**TASK GOAL**
From the entries below, retype only the lines from the one with "left front paw: (247, 282)" through the one with "right back paw: (197, 316)", exactly as written.

▬▬▬▬▬▬

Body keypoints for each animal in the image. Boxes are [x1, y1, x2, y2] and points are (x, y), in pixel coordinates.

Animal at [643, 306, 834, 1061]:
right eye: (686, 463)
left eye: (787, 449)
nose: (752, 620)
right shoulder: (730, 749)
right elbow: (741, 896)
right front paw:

▬▬▬▬▬▬

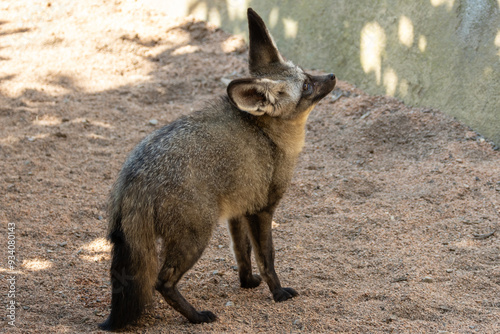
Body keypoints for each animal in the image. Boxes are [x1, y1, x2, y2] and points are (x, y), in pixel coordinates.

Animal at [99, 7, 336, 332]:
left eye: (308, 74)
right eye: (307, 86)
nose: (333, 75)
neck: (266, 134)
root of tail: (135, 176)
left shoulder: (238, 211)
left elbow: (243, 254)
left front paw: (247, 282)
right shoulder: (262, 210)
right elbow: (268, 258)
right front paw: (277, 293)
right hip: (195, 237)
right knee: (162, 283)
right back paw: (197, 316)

▬▬▬▬▬▬

**WRITTEN ANSWER**
left front paw: (247, 282)
right shoulder: (262, 210)
right elbow: (268, 258)
right front paw: (277, 293)
right hip: (195, 237)
right knee: (162, 283)
right back paw: (197, 316)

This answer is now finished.